It took a global pandemic for Heather Grutzius and John White to do what they’ve been trying to do for years: restore their ’73 Airstream.
The local couple behind Scott’s Addition-based 510 Architects bought the vintage, aluminum-clad trailer years before COVID-19 caused them, like many others, to work from home, forsaking for a time their 10-person firm’s office in the HandCraft building.
But being homebound has meant they finally had the time to commit themselves to the project, which also has served as a welcome distraction.
“We realized that if we stayed home, we’d just work all the time, so we wanted an activity where we could get off-grid, and our boys love the outdoors and so do we,” White said.
“As business owners, we’re stressed – from the PPP stuff, to clients aren’t calling you as much – so it’s been a nice after-work distraction where we’re focusing on something that’s fun, versus sitting around being like, ‘What’s going to happen tomorrow?’” he said. “It wasn’t a great time, but we’re hoping to bring something good out of it.”
Experienced metalworkers and woodworkers from their days running 510 Fabricators, a sister company they operated for a time in tandem with their architecture firm, the couple purchased the trailer with the game plan of eventually renovating it.
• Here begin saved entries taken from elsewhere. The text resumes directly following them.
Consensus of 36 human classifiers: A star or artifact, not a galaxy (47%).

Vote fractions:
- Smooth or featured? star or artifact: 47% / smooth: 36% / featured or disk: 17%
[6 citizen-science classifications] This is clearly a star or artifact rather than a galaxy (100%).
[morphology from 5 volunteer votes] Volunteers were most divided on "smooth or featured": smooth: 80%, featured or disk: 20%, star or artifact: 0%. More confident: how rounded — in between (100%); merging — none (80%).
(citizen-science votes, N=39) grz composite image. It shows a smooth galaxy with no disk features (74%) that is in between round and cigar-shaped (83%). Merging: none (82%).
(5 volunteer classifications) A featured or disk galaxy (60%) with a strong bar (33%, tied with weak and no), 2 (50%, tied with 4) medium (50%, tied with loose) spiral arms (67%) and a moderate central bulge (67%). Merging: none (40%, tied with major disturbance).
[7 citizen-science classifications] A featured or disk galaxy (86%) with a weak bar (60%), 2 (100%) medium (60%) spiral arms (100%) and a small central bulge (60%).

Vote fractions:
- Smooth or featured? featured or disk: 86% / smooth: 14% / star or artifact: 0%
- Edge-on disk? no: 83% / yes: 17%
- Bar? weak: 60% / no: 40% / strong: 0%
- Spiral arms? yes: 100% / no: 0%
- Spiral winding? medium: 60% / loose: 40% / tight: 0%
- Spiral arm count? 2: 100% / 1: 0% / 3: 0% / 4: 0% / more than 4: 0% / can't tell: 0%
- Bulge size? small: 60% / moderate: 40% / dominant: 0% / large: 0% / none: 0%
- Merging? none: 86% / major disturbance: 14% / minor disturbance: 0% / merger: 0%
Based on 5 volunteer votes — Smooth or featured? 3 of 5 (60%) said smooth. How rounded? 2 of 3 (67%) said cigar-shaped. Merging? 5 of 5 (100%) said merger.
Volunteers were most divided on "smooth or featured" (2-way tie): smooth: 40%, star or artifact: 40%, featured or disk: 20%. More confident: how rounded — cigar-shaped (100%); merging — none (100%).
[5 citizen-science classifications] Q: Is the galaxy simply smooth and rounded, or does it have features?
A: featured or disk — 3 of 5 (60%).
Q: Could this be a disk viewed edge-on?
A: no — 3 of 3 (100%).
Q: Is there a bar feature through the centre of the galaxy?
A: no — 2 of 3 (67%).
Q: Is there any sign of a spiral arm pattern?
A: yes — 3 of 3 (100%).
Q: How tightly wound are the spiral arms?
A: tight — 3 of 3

But running two businesses, and raising two boys, made finding time to work on the project a challenge, Grutzius said.
“We were working on it just on the weekends. We’d have to go pick it up from its storage, bring it home, have it in the street for two days, bring it back. It was nearly impossible to get done,” she said.
650 hours, 250 more to go
By White’s count, the couple has put more or less 650 hours and $15,000 into the hobby so far. Work up to this point has focused on the interior, which they said is about 90 percent complete. They also worked with local truck repair shop Ashby’s Inc./Crenshaw Corp. on frame repair and axel replacements, and picked up recycled countertops from local firm EcoSupply.
“It would’ve cost a fortune to have this thing done by somebody else,” White said, noting savings from handling labor themselves, as well as from help they’ve received along the way from people they know and some they didn’t.
Posting their progress on social media, White said, “We had a whole outpouring of people from the community helping us out. Suppliers helped us out with different materials, and we had people on Facebook who were like, ‘Oh, I used to be an auto mechanic; I’ll come over and help you.’”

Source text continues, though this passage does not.